> **RECORD EXTRACTS**
------
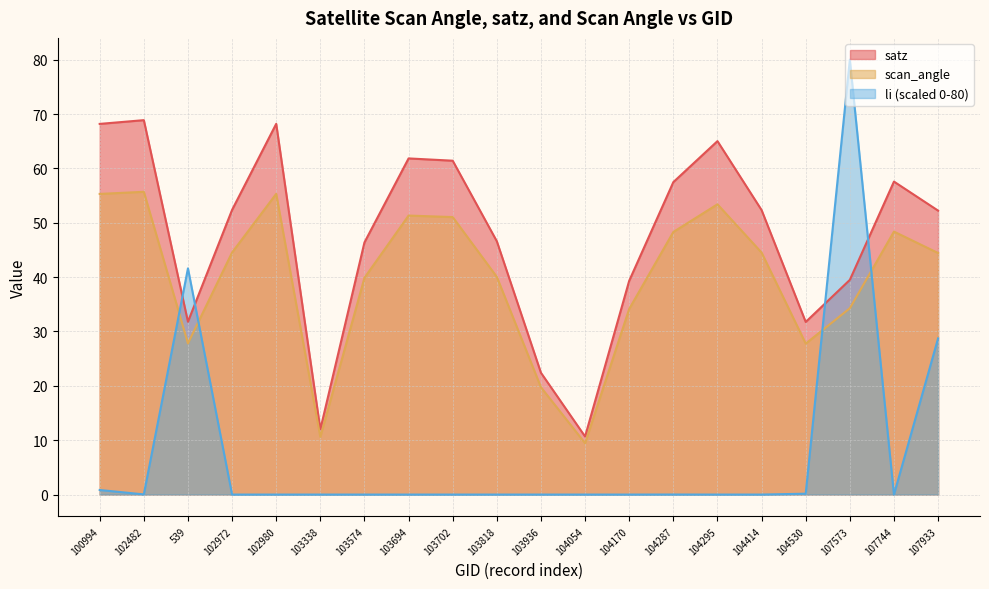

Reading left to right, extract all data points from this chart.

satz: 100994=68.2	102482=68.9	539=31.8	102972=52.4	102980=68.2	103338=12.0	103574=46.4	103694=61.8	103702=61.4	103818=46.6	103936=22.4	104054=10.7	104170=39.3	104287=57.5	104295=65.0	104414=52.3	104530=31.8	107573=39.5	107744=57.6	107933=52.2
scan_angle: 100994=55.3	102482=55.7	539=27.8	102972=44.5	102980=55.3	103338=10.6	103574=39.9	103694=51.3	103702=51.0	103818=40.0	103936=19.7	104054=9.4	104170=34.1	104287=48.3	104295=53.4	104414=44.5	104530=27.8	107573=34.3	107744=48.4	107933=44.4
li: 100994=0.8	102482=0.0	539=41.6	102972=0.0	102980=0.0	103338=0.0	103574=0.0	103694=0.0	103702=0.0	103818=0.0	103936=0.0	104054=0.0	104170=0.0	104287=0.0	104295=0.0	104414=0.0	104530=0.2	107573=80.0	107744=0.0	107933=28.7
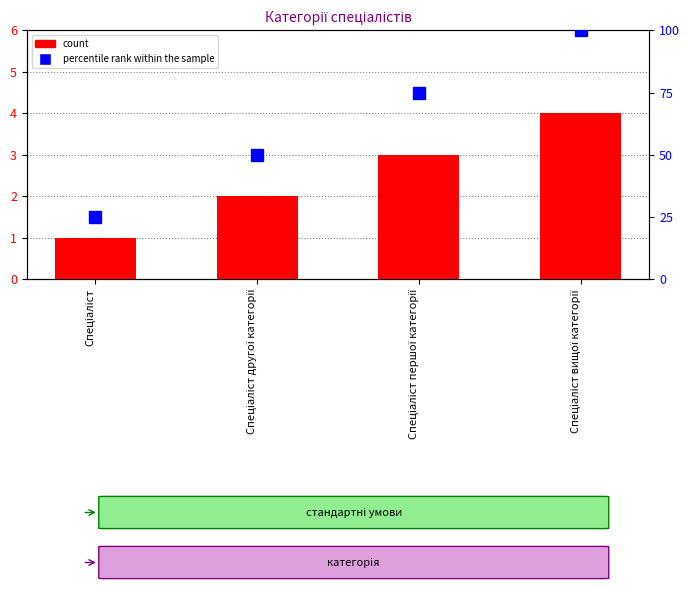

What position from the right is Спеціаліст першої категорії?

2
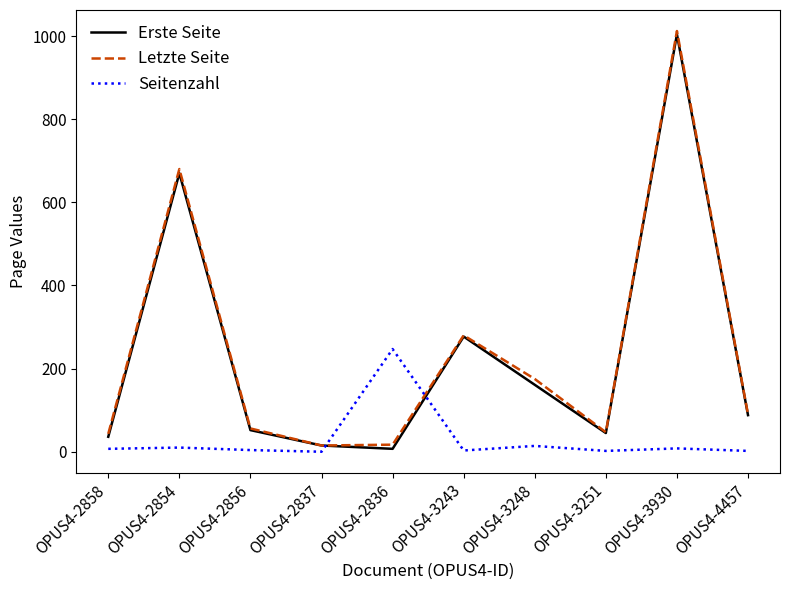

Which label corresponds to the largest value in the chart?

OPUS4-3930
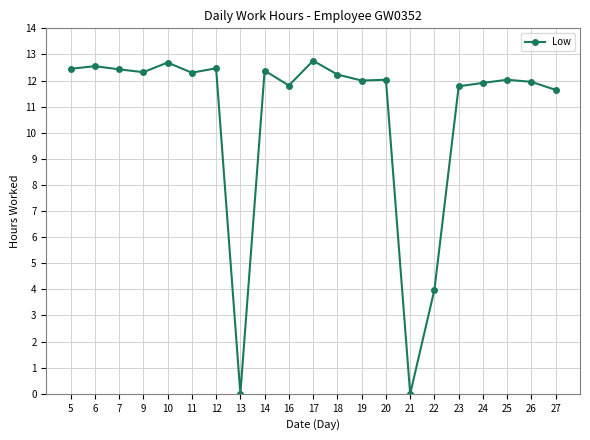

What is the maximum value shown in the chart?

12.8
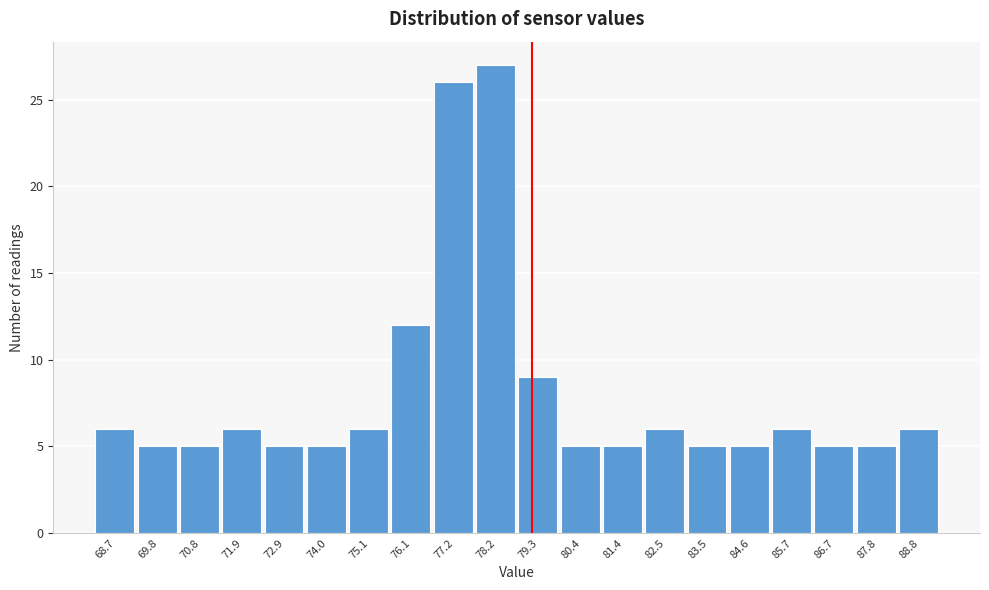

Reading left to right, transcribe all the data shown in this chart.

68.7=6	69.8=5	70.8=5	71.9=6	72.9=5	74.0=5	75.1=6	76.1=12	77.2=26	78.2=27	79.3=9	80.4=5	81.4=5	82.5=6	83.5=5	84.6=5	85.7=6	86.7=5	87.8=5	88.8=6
------
> **EXERCISE DIRECTIONS**
Reproduce the records above with "graph" substituted for every occurrence of "chart", leaving all other text unchanged. Omit the pictures from your answer.

> **ANSWER TO THE EXERCISE**
Reading left to right, extract all data points from this graph.

satz: 100994=68.2	102482=68.9	539=31.8	102972=52.4	102980=68.2	103338=12.0	103574=46.4	103694=61.8	103702=61.4	103818=46.6	103936=22.4	104054=10.7	104170=39.3	104287=57.5	104295=65.0	104414=52.3	104530=31.8	107573=39.5	107744=57.6	107933=52.2
scan_angle: 100994=55.3	102482=55.7	539=27.8	102972=44.5	102980=55.3	103338=10.6	103574=39.9	103694=51.3	103702=51.0	103818=40.0	103936=19.7	104054=9.4	104170=34.1	104287=48.3	104295=53.4	104414=44.5	104530=27.8	107573=34.3	107744=48.4	107933=44.4
li: 100994=0.8	102482=0.0	539=41.6	102972=0.0	102980=0.0	103338=0.0	103574=0.0	103694=0.0	103702=0.0	103818=0.0	103936=0.0	104054=0.0	104170=0.0	104287=0.0	104295=0.0	104414=0.0	104530=0.2	107573=80.0	107744=0.0	107933=28.7

What position from the right is Спеціаліст першої категорії?

2

Which label corresponds to the largest value in the graph?

OPUS4-3930

What is the maximum value shown in the graph?

12.8

Reading left to right, transcribe all the data shown in this graph.

68.7=6	69.8=5	70.8=5	71.9=6	72.9=5	74.0=5	75.1=6	76.1=12	77.2=26	78.2=27	79.3=9	80.4=5	81.4=5	82.5=6	83.5=5	84.6=5	85.7=6	86.7=5	87.8=5	88.8=6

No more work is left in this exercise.